When elasticities are calculated to measure the response of demand to price changes for a different good or service, say either a substitute product or complementary product, we call the calculated value a **cross-price elasticity**. Cross-price elasticities tend to be positive for substitute goods and negative for complementary goods. In our example, the competitor’s service is a substitute good. If we calculate the cross-price elasticity for changes in the competitor’s price on demand for broadband service at the point examined earlier, the result is 0.125.

Elasticities can be calculated for any factor on demand that can be expressed quantitatively. In our example, we could also calculate an advertising elasticity, which has a value of 0.5 at the given settings for the four factors in our demand function. This value indicates that an increase of 1% in our monthly advertising will result in a 0.5% increase in subscribers.

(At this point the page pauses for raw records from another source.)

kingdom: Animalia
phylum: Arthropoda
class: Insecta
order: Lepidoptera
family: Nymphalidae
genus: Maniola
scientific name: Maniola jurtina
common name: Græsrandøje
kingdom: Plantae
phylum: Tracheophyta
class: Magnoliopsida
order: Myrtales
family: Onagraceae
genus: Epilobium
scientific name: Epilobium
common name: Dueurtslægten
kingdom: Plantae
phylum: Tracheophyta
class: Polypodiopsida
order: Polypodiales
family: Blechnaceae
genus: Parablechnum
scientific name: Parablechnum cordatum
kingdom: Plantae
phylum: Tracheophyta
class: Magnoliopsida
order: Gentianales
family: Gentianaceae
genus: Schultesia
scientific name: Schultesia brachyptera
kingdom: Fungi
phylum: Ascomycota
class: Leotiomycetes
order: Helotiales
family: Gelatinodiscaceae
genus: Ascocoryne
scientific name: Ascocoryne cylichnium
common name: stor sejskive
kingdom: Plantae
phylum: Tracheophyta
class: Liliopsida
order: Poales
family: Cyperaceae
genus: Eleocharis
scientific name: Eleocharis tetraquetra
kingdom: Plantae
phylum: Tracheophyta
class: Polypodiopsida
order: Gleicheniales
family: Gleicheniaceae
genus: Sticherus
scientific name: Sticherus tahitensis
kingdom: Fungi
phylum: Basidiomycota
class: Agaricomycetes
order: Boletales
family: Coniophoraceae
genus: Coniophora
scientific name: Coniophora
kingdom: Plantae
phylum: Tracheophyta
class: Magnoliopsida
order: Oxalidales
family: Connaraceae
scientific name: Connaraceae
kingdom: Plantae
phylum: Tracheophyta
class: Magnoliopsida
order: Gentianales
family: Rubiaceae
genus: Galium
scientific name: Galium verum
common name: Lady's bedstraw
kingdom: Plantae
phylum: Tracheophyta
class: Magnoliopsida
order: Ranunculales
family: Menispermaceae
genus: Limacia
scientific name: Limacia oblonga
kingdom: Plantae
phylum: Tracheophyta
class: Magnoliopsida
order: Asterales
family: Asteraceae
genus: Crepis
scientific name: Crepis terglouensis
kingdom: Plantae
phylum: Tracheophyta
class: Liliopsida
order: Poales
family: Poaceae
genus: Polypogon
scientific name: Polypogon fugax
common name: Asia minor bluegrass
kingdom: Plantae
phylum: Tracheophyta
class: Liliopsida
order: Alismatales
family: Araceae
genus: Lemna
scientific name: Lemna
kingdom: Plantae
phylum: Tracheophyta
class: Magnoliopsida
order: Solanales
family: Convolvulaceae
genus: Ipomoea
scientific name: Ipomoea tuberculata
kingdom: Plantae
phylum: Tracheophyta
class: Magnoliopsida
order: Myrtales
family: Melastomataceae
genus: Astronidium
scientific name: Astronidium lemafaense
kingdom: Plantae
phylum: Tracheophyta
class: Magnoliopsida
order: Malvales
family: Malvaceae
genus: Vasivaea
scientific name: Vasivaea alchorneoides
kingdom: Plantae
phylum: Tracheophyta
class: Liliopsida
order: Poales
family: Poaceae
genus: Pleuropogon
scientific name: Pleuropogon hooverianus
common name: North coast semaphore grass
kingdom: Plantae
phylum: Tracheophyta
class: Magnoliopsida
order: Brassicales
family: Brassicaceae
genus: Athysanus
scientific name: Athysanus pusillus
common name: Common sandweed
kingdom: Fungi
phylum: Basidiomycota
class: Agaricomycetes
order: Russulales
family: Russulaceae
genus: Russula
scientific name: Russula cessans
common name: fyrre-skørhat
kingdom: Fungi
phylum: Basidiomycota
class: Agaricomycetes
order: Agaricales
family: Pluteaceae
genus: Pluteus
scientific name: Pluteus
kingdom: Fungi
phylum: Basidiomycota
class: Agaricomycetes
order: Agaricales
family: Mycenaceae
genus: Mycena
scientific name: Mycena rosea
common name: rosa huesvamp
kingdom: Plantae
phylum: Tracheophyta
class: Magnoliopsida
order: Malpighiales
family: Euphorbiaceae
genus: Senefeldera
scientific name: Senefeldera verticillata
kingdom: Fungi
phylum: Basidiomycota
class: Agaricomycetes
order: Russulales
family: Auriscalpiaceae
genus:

In interpreting and comparing elasticities, it is important to be clear whether the elasticity applies to a single business in a market or to all sellers in a market. Some elasticities, like price elasticities and advertising elasticities, tend to reflect greater sensitivity to changes in the factor when an elasticity is calculated for a single business than when assessed for the total demand for all sellers in a market. For example, we noted earlier that consumers will be unable to decrease gasoline consumption much, at least immediately, even if gasoline prices climb dramatically. This implies that gasoline is very price inelastic. However, this observation really applies to the gasoline industry as a whole. Suppose there was a street intersection in a city that has a gasoline station on every corner selling effectively the same product at about the same price, until one station increases its price dramatically (believing gasoline was highly inelastic to changes in price, so why not), but the other three stations leave their price where it was. If prices were clearly displayed, most customers would avoid the station that tried to increase the price and that station would see nearly all of its business disappear. In this situation where the competitors’ goods are highly substitutable, the price elasticity for a single gasoline station would be very price elastic.